After you find the vendor's name, go to its Web site and check for
updates, knowledge base articles, and other supporting
information. If such items do not exist or do not resolve the
problem, contact them. They may ask you to send along the debugging
information (it is easy to copy the output from the debugger into an
e-mail or Word document) or they may ask you to send
them the memory dump (zip it up first, both to compress it and
protect data integrity).
If you have any questions regarding the use of WinDbg, check out the
WinDbg help file. It is excellent. And, when reading
about a command be sure to look at the information provided about the
many parameters such as "-v" which returns more (verbose)
information.
The other third
While it's true that, by following the instructions above, you'll likely know the cause of two out of three crashes immediately;
that does leave that annoying other third. What do you do then? Well, the list of what could have caused the system failure
is not short; it can range from a case fan failing, allowing the system to overheat, to bad memory.
Sometimes it's the hardware
If you have recurring crashes but no clear or consistent reason, it may be a memory problem. Two good ways to check memory
are the Windows Memory Diagnostic tool and Memtest86. Go to Control Panel and enter "memory" into its search box then select
"Diagnose your computer's memory problems".
This simple diagnostic tool is quick and works great.
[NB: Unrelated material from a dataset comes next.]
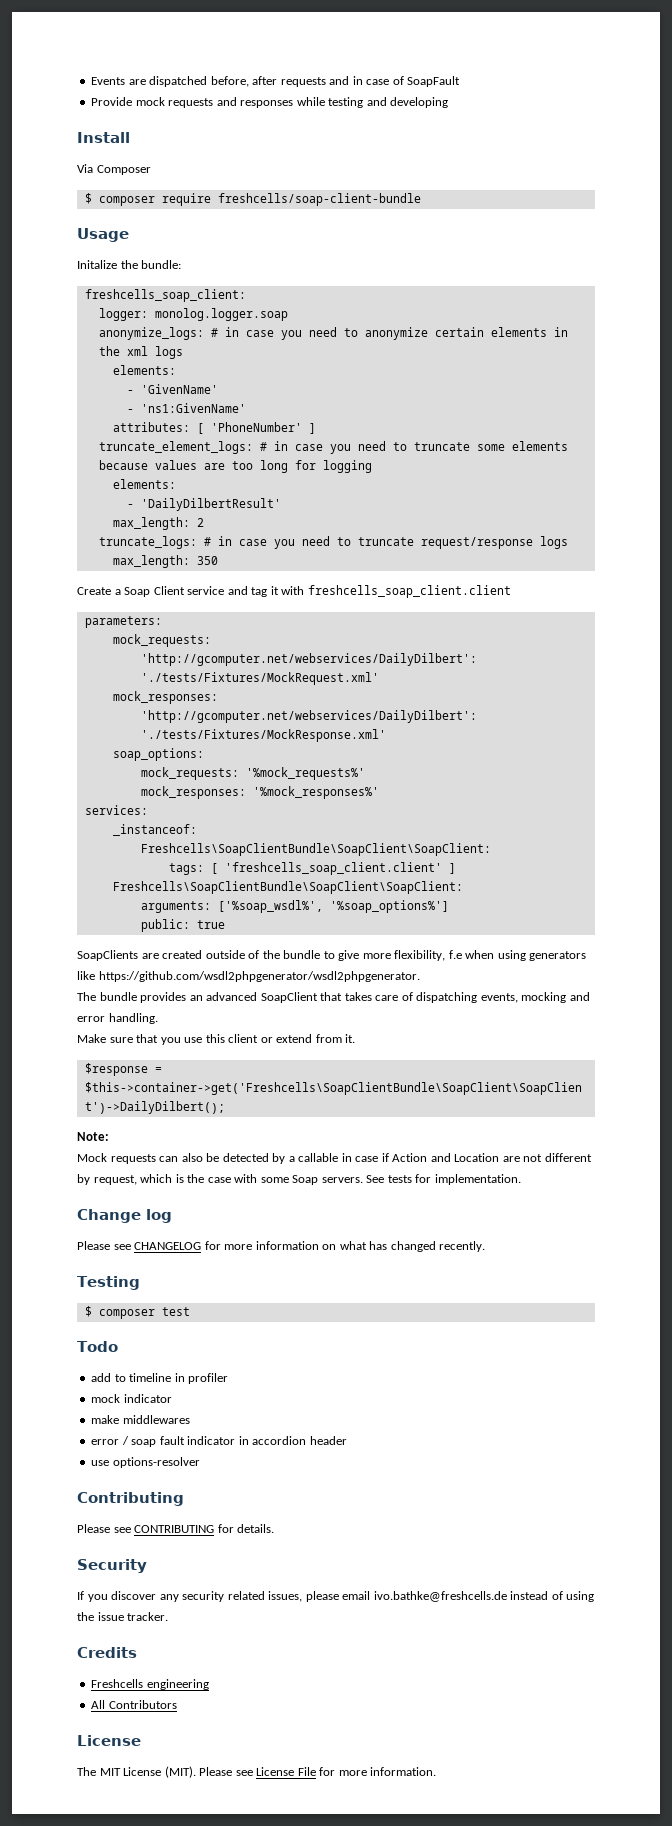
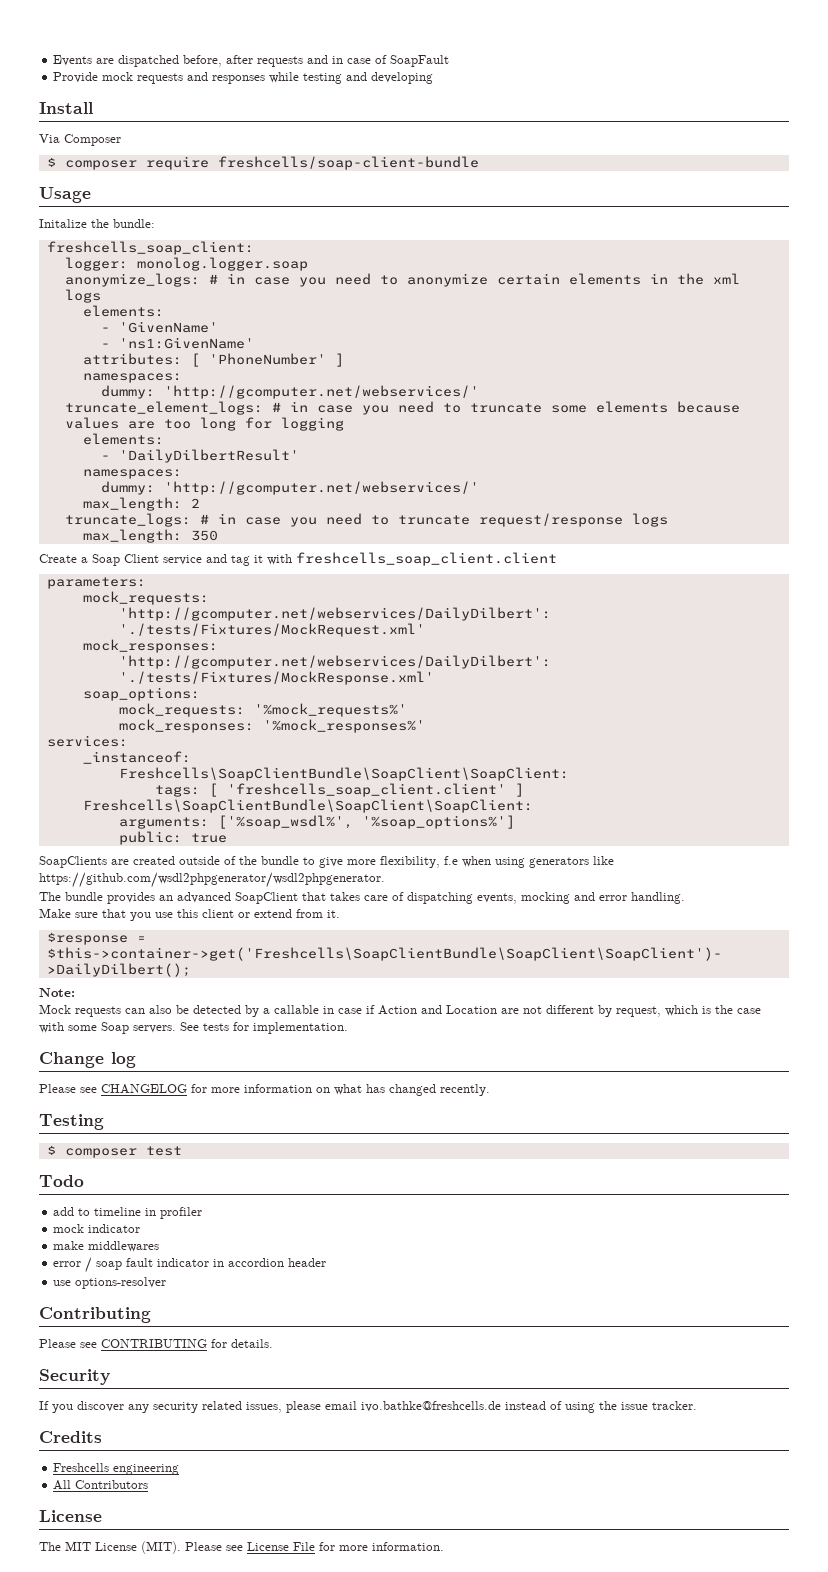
(316, 428) none -> [82,373,182,383] [100,385,479,399] // namespaces: // dummy: 'http://gcomputer.net/webservices/'
(281, 504) none -> [82,469,182,479] [100,481,479,495] // namespaces: // dummy: 'http://gcomputer.net/webservices/'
Many people discount the possibility of a memory problem, because they
account for such a small percentage of system crashes. However, they are often the cause that keeps you guessing the longest.
Is Windows the culprit?
In all probability: no. For all the naysayers who are quick to blame
Redmond for such events, the fact is that Windows is
very seldom the cause of a system failure. But, if ntoskrnl.exe
(Windows core) or win32.sys (the driver that is most responsible
for the "GUI" layer on Windows) is named as the culprit -- and they
often are - don't be too quick to accept it. It is far
more likely that some errant third-party device driver called upon a
Windows component to perform an operation and passed
a bad instruction, such as telling it to write to non-existent
memory. So, while the operating system certainly can err, exhaust
all other possibilities before you blame Microsoft.
What about my antivirus driver?
Often you may see an antivirus driver named as the culprit but there
is a good chance it is not guilty. Here's why: for antivirus
code to work it must watch all file openings and closings. To
accomplish this, the code sits at a low layer in the OS and
is constantly working so that he will often be on the stack of
function calls that was active when the crash occurred.
Missing vendor information?
Some driver vendors don't take the time to include sufficient information with their modules. So if lmvm doesn't help, try
looking at the subdirectories on the image path (if there is one). Often one of them will be the vendor name or a contraction
of it. Another option is to search Google. Type in the driver name and/or folder name. You'll probably find the vendor as
well as others who have posted information regarding the driver.